Os esforços da administração municipal, no início deste segundo semestre, devem se concentrar na finalização do projeto e aprovação do Plano Diretor (PD). De acordo com o chefe de Gabinete da Prefeitura de Bauru, Paulo Canalli, há alguns projetos sendo discutidos, mas no momento a prioridade é a aprovação do Plano, que precisa ser votado até outubro. “No momento, precisamos aprovar o Plano Diretor. Os demais projetos precisam ser estudados com calma, por isso não há nada concreto ainda para ser enviado à Câmara”, comentou.
A lei 10.257, aprovada em 10 de julho de 2001 (Estatuto da Cidade), determina que os municípios com mais de 20 mil habitantes ou integrantes de regiões metropolitanas e aglomerações urbanas precisam elaborar ou rever o Plano Diretor até outubro. Os prefeitos que não cumprirem a determinação vão incorrer em improbidade administrativa, menciona a legislação.
O “esforço concentrado” para aprovar o PD tem motivos. A administração prevê que não será fácil convencer os vereadores de que o prazo limite precisa ser cumprido, principalmente porque alguns vereadores já manifestaram que não pretendem votar o projeto “a toque de caixa”, como ocorreu com matérias anteriores.
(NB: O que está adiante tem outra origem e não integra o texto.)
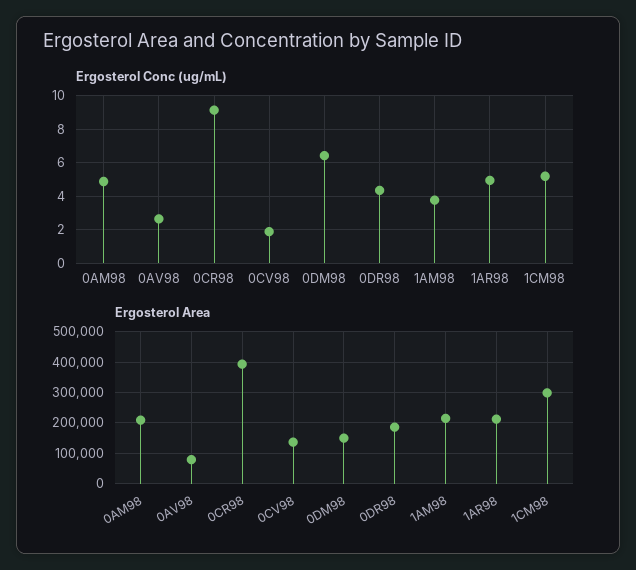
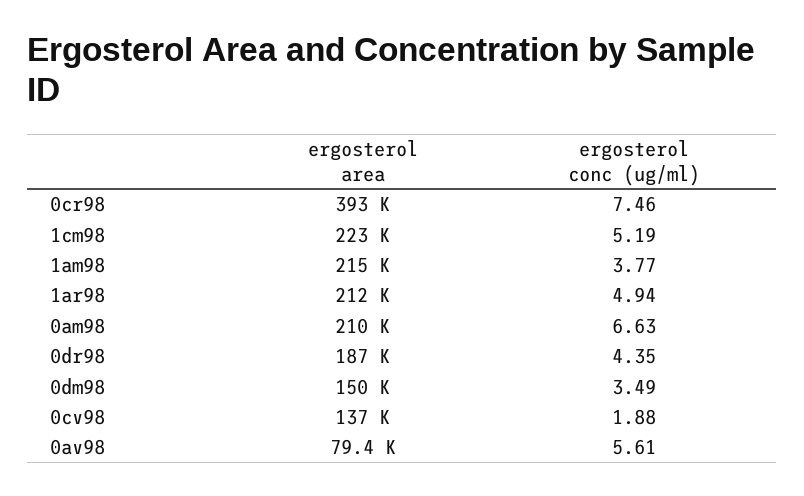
  {
    "Ergosterol Conc (ug/mL)": {
-     "0AM98": 5,
+     "0AM98": 6.63,
-     "0AV98": 2.5,
+     "0AV98": 5.61,
-     "0CR98": 9,
+     "0CR98": 7.46,
      "0CV98": 1.88,
-     "0DM98": 6.5,
+     "0DM98": 3.49,
      "0DR98": 4.35,
      "1AM98": 3.77,
      "1AR98": 4.94,
      "1CM98": 5.19
    },
    "Ergosterol Area": {
      "0AM98": 210000,
      "0AV98": 79400,
      "0CR98": 393000,
      "0CV98": 137000,
      "0DM98": 150000,
      "0DR98": 187000,
      "1AM98": 215000,
      "1AR98": 212000,
-     "1CM98": 300000
+     "1CM98": 223000
    }
  }

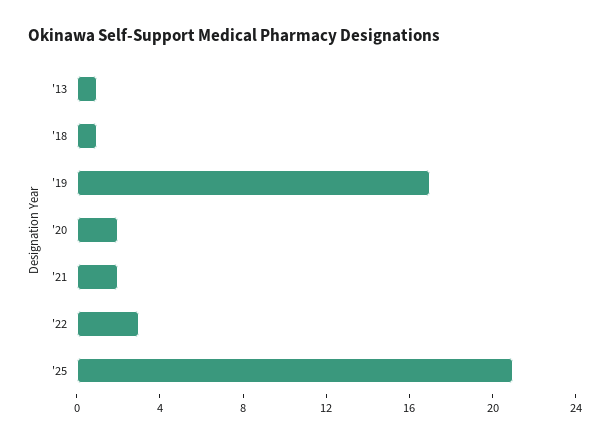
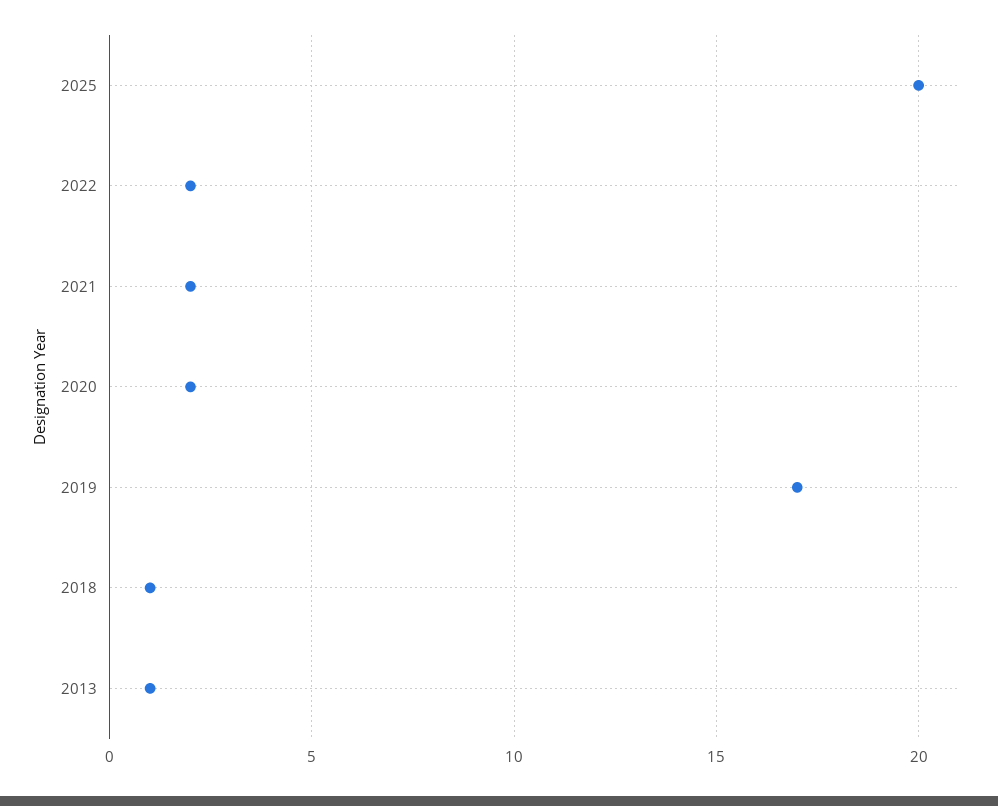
  {
    "'13": 1,
    "'18": 1,
    "'19": 17,
    "'20": 2,
    "'21": 2,
-   "'22": 3,
+   "'22": 2,
-   "'25": 21
+   "'25": 20
  }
Para os parlamentares, a análise do Plano Diretor deve tomar muito tempo, e como o projeto nem foi enviado à Câmara Municipal, a votação até outubro seria inviável.
Pendências
Mesmo tendo definido o Plano Diretor como prioridade para o início do segundo semestre, a administração já começa a se mexer para tentar resolver outras pendências que estão sem solução, desde o início de mandato do prefeito Tuga Angerami (sem partido).
Uma das pendências é a dívida com a Fundação de Previdência (Funprev), que se arrasta desde a gestão de Nilson Costa (PPS).
Segundo Canalli, não há previsão para que a Prefeitura apresente uma solução para a dívida, ou projeto de parcelamento. “Estamos estudando uma forma de pagar a Funprev, mas só vamos apresentar algum projeto neste sentido, quando houver certeza que ele será aprovado”, frisou.
Uma das soluções, não confirmadas pela administração, seria reunir o Executivo, o Legislativo e a Funprev para discutir o assunto e encontrar a solução para o problema. Caso isso ocorra, o projeto de parcelamento da dívida, que passa dos R$ 70 milhões, seria concebido com os esforços da administração, dos vereadores e dos técnicos da Funprev.
Outro ponto que ainda está pendente, mas deve começar em breve é a tão falada reforma administrativa, que vem sendo cobrada pelos vereadores desde o final do ano passado, mas que por enquanto deve ficar apenas nas secretarias municipais. Entre as secretarias que já estão recebendo alterações e aquelas que já têm mudanças previstas, o total chega a nove: Agricultura, Meio Ambiente, Obras, Administrações Regionais, Saúde, Planejamento, Desenvolvimento Econômico, Finanças e Negócios Jurídicos.